* _Collected data_:
..........
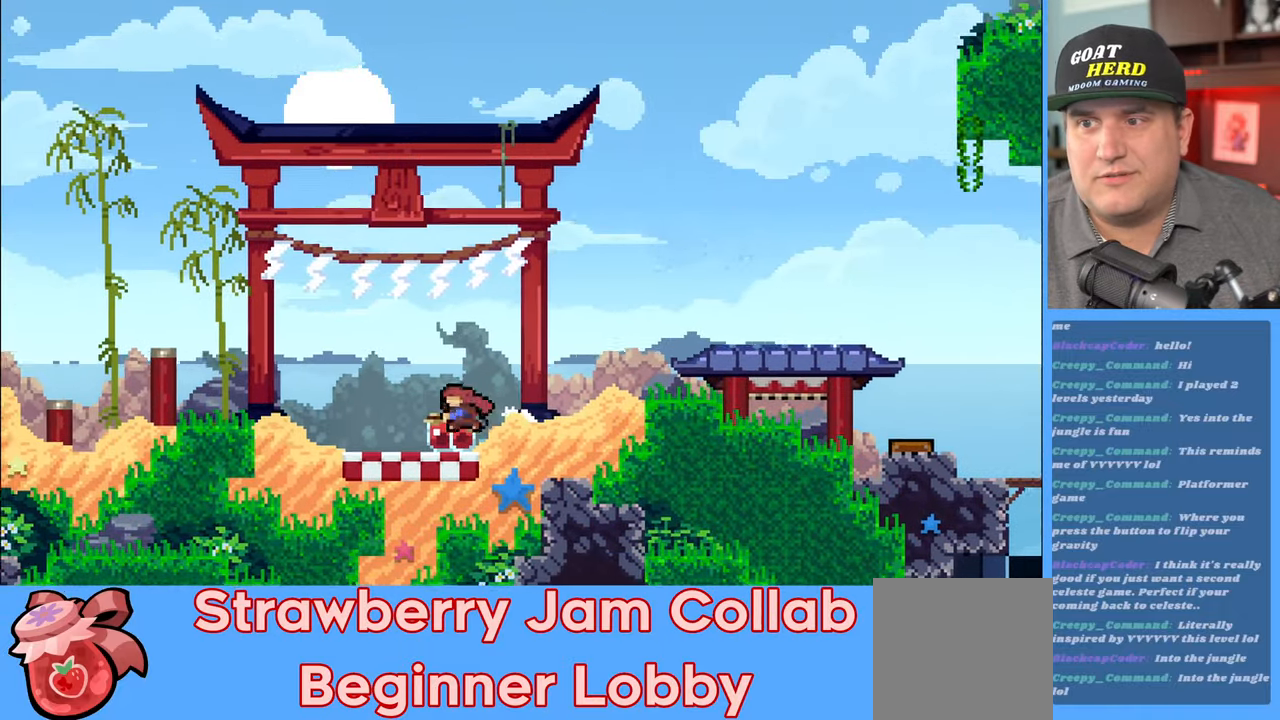
{"buttons": ["A", "R2"], "left_stick": "left", "right_stick": "center", "events": [[183, "X", "up"], [417, "A", "down"]]}
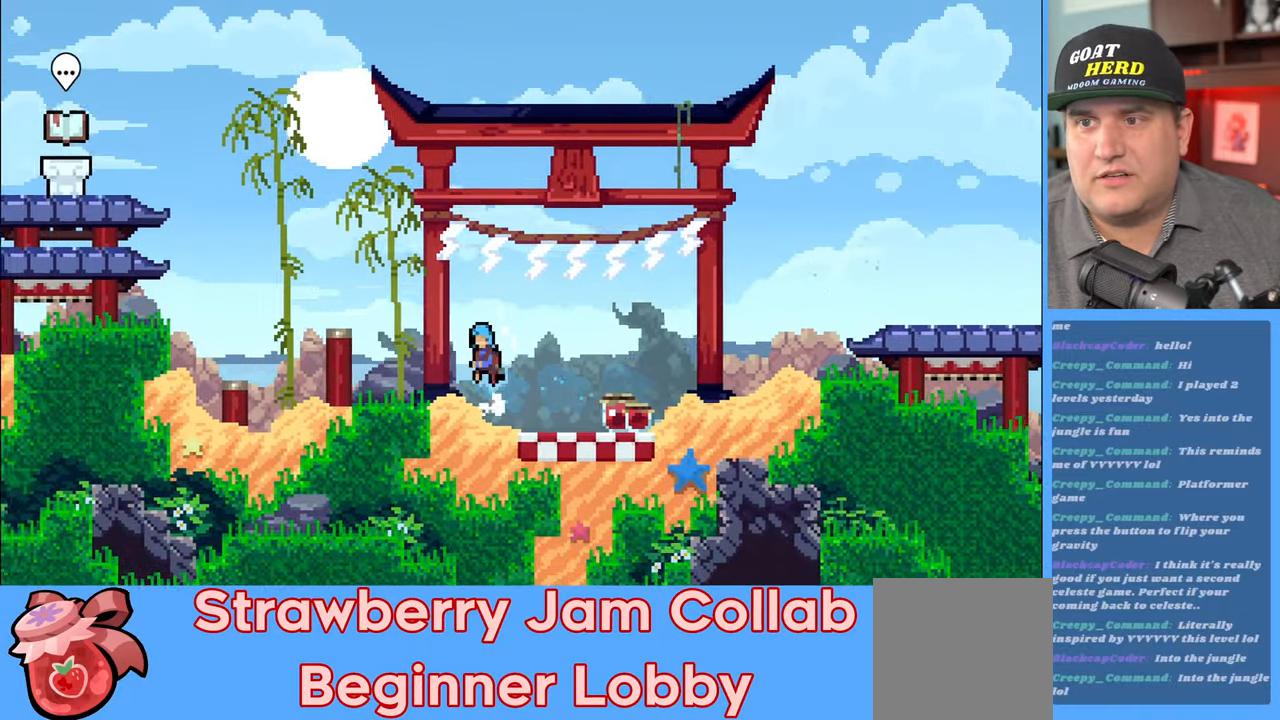
{"buttons": ["R2"], "left_stick": "left", "right_stick": "center", "events": [[83, "A", "up"], [250, "X", "down"], [400, "X", "up"]]}
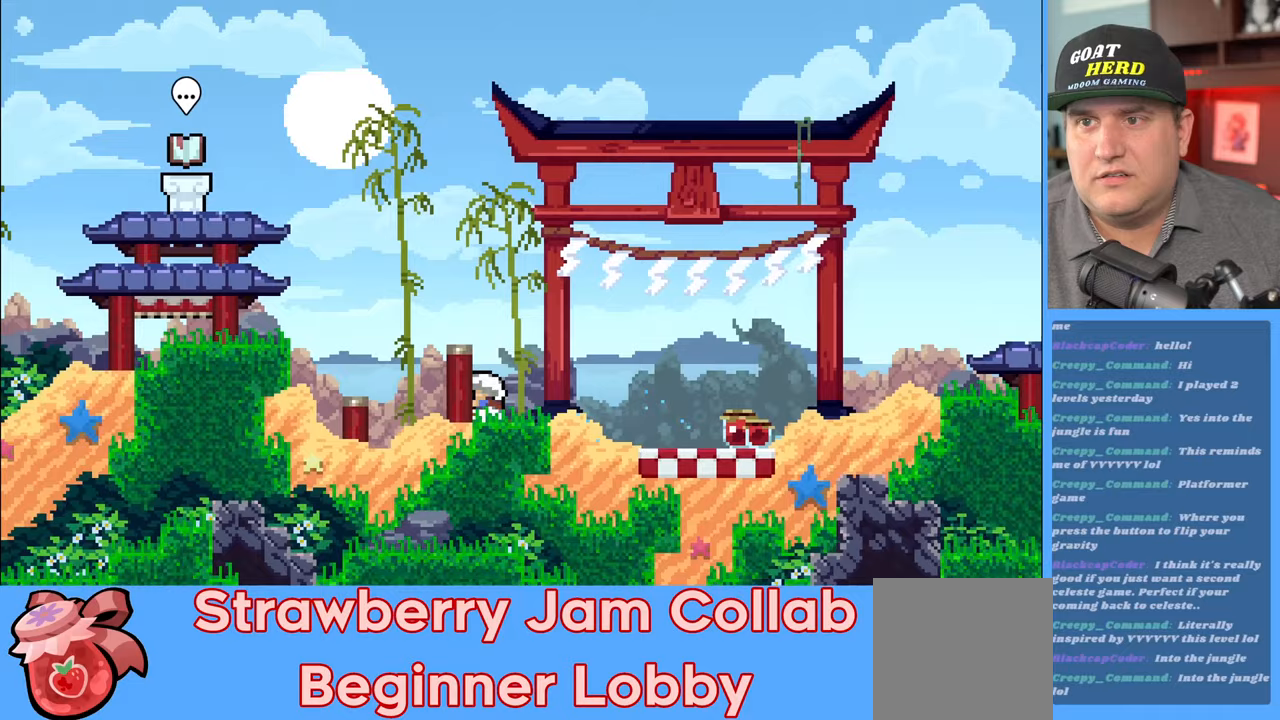
{"buttons": ["X", "R2"], "left_stick": "left", "right_stick": "center", "events": [[233, "A", "down"], [433, "A", "up"], [483, "X", "down"]]}
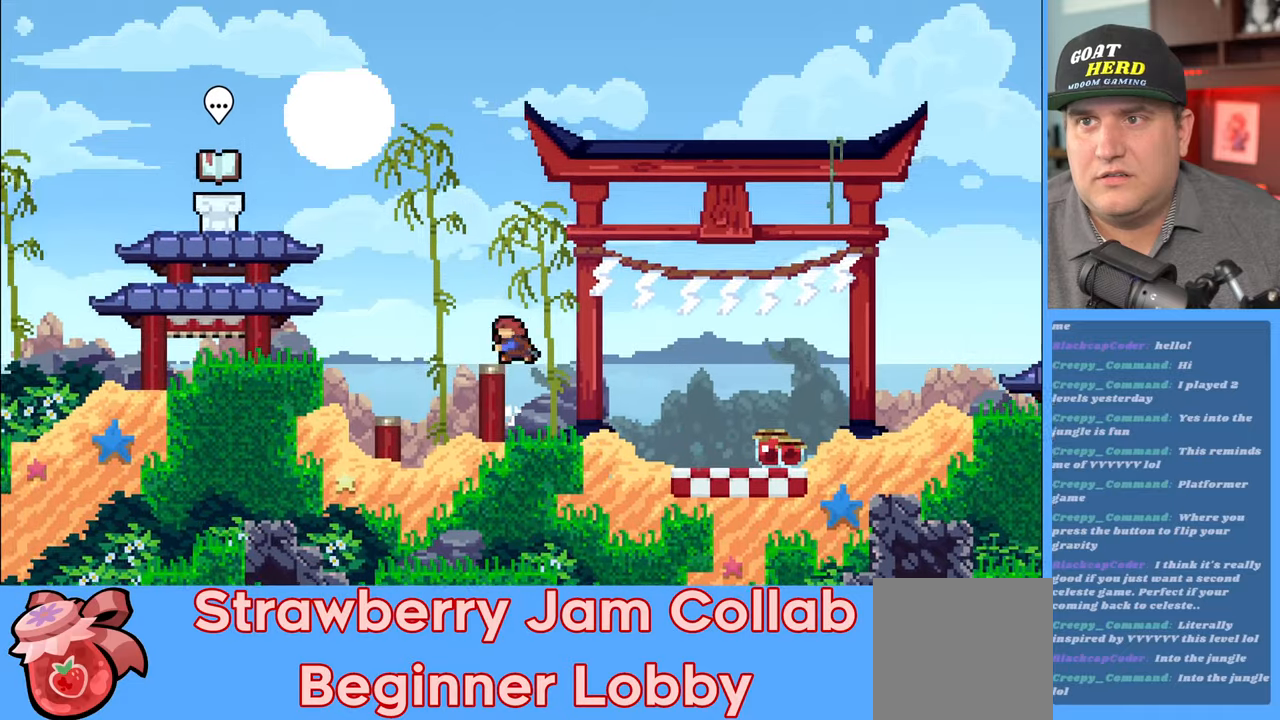
{"buttons": ["R2"], "left_stick": "left", "right_stick": "center", "events": [[317, "X", "up"]]}
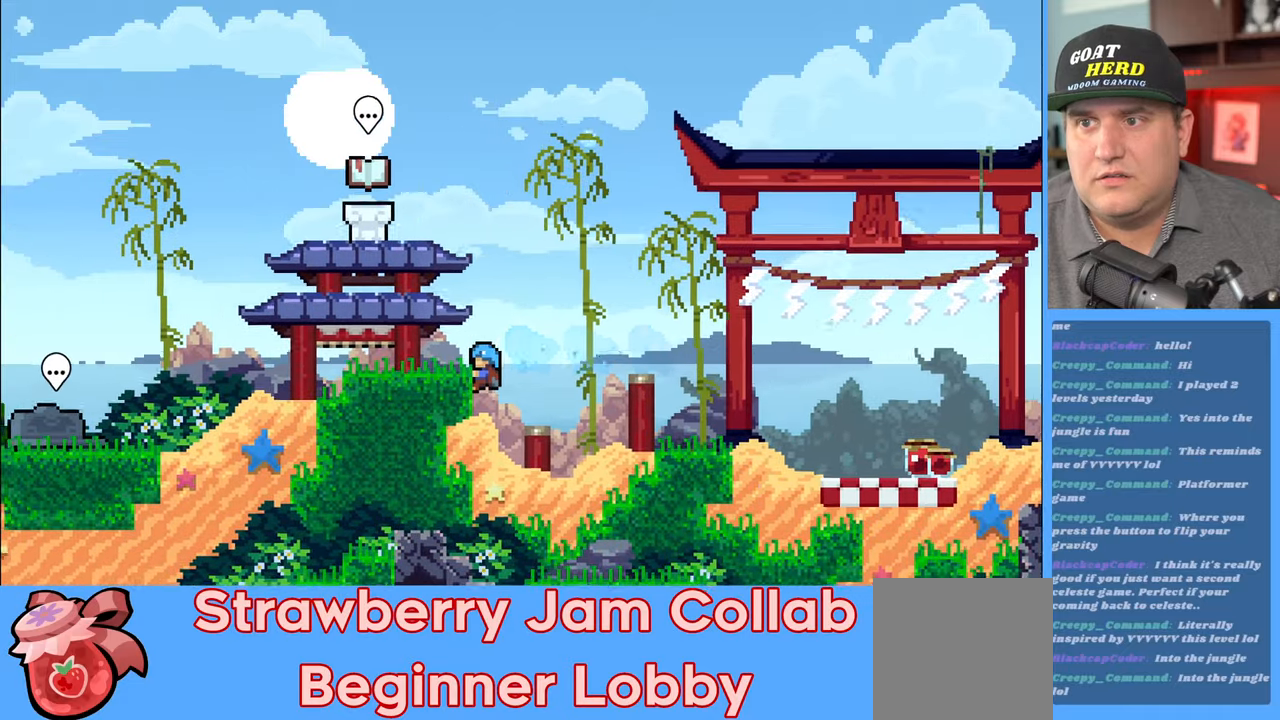
{"buttons": ["A", "R2"], "left_stick": "up-left", "right_stick": "center", "events": [[133, "A", "down"], [367, "left_stick", "up-left"]]}
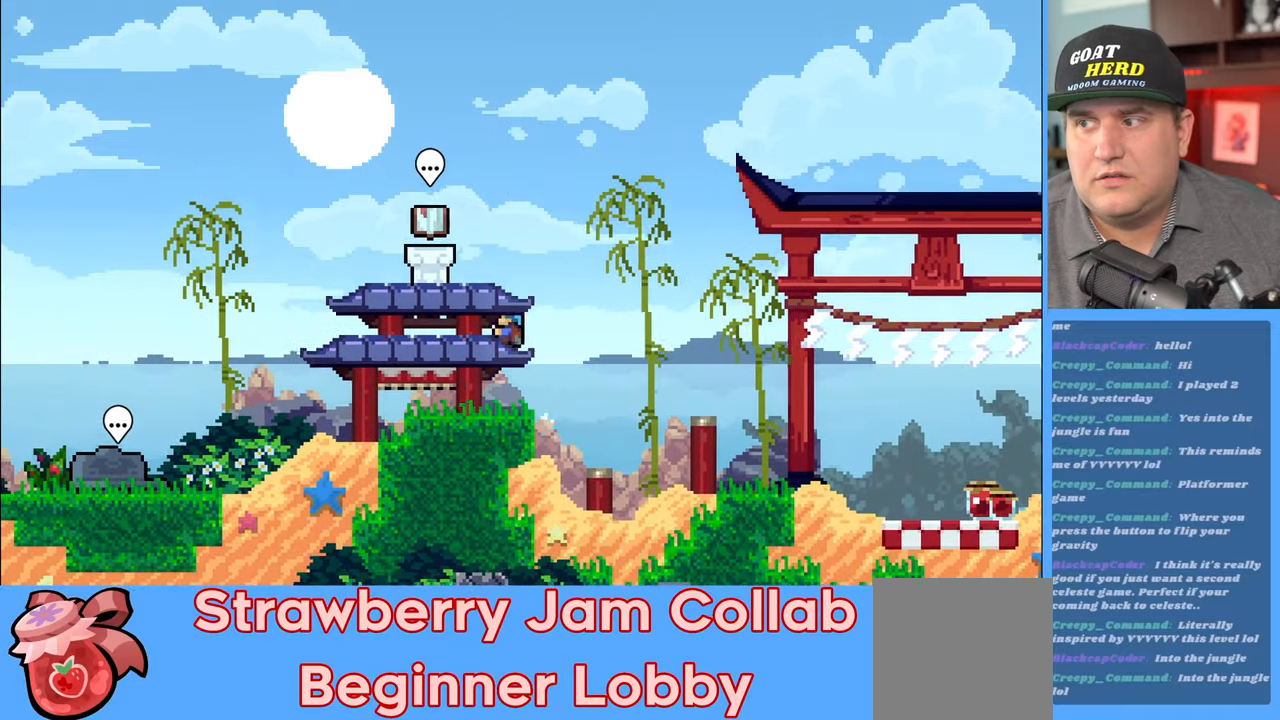
{"buttons": ["R2"], "left_stick": "left", "right_stick": "center", "events": [[17, "X", "down"], [33, "A", "up"], [283, "X", "up"], [433, "left_stick", "left"]]}
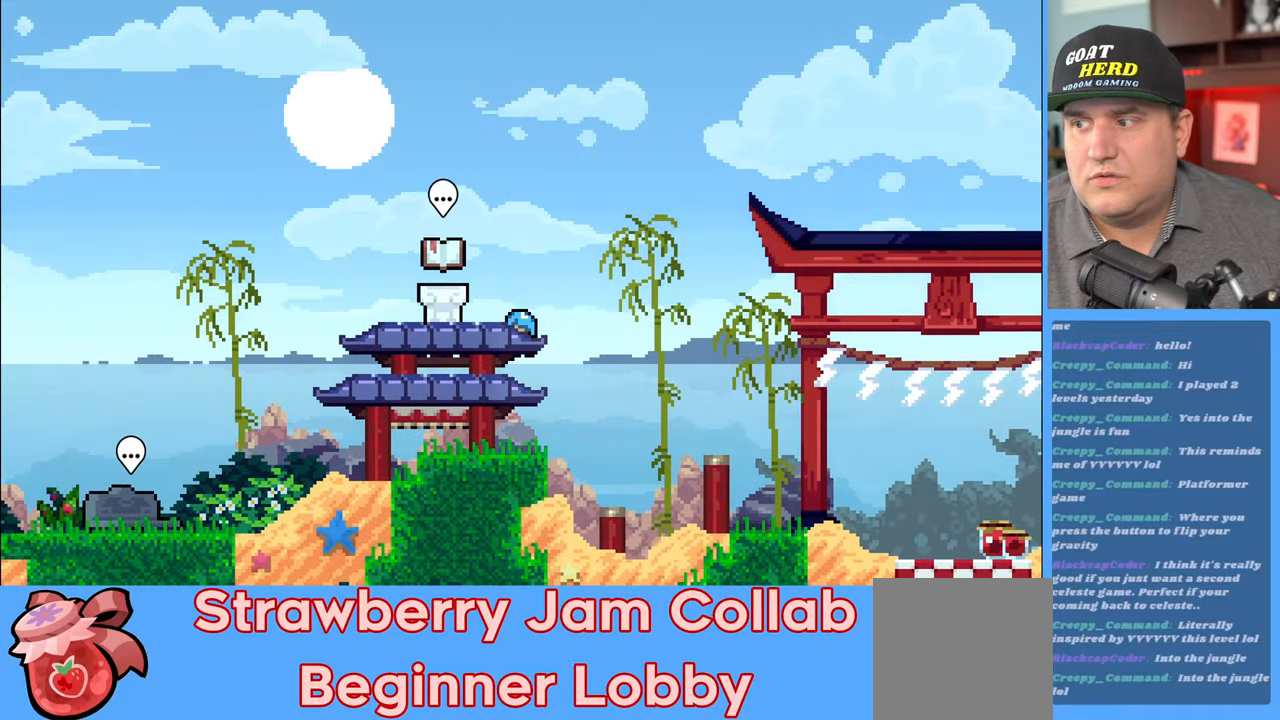
{"buttons": ["R2"], "left_stick": "left", "right_stick": "center", "events": [[133, "A", "down"], [333, "A", "up"]]}
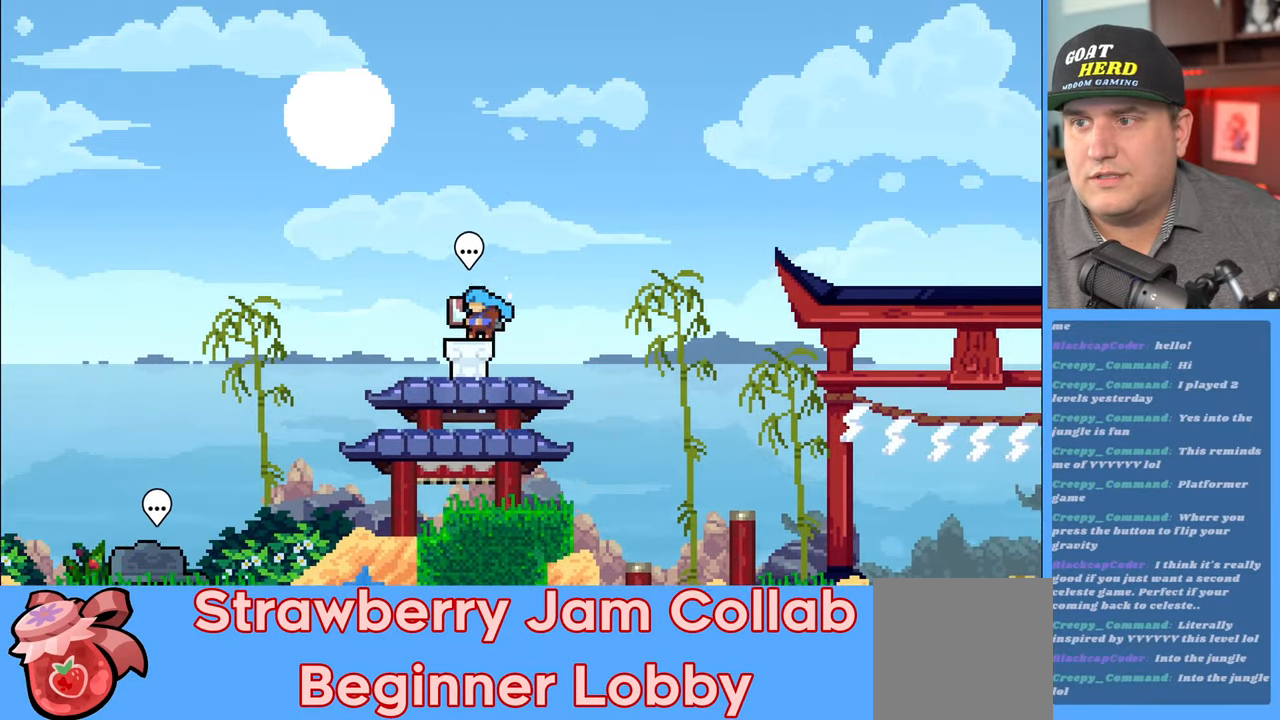
{"buttons": ["R2"], "left_stick": "left", "right_stick": "center", "events": [[233, "X", "down"], [450, "X", "up"]]}
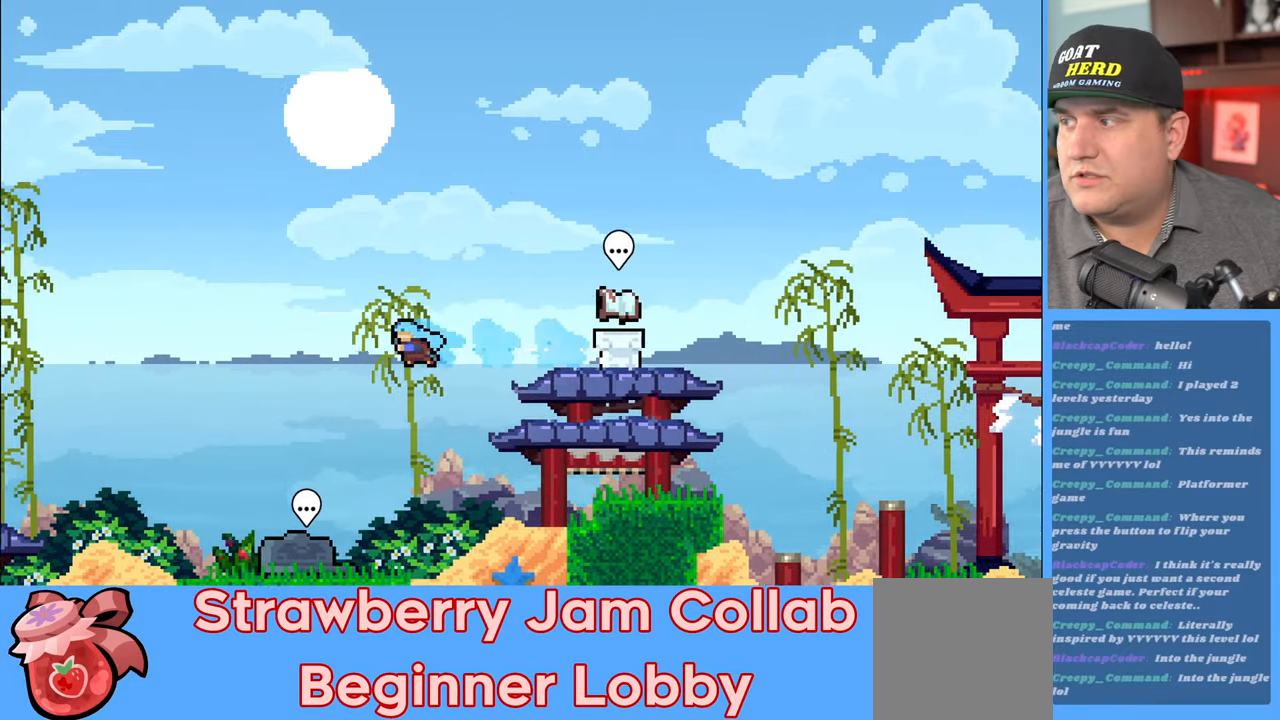
{"buttons": [], "left_stick": "down", "right_stick": "center", "events": [[433, "R2", "up"], [500, "left_stick", "down"]]}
..........
* _ACTIVITY_: Print the records above again exactly. Leave out the images.

* _WRITTEN SOLUTION_:
{"buttons": ["A", "R2"], "left_stick": "left", "right_stick": "center", "events": [[183, "X", "up"], [417, "A", "down"]]}
{"buttons": ["R2"], "left_stick": "left", "right_stick": "center", "events": [[83, "A", "up"], [250, "X", "down"], [400, "X", "up"]]}
{"buttons": ["X", "R2"], "left_stick": "left", "right_stick": "center", "events": [[233, "A", "down"], [433, "A", "up"], [483, "X", "down"]]}
{"buttons": ["R2"], "left_stick": "left", "right_stick": "center", "events": [[317, "X", "up"]]}
{"buttons": ["A", "R2"], "left_stick": "up-left", "right_stick": "center", "events": [[133, "A", "down"], [367, "left_stick", "up-left"]]}
{"buttons": ["R2"], "left_stick": "left", "right_stick": "center", "events": [[17, "X", "down"], [33, "A", "up"], [283, "X", "up"], [433, "left_stick", "left"]]}
{"buttons": ["R2"], "left_stick": "left", "right_stick": "center", "events": [[133, "A", "down"], [333, "A", "up"]]}
{"buttons": ["R2"], "left_stick": "left", "right_stick": "center", "events": [[233, "X", "down"], [450, "X", "up"]]}
{"buttons": [], "left_stick": "down", "right_stick": "center", "events": [[433, "R2", "up"], [500, "left_stick", "down"]]}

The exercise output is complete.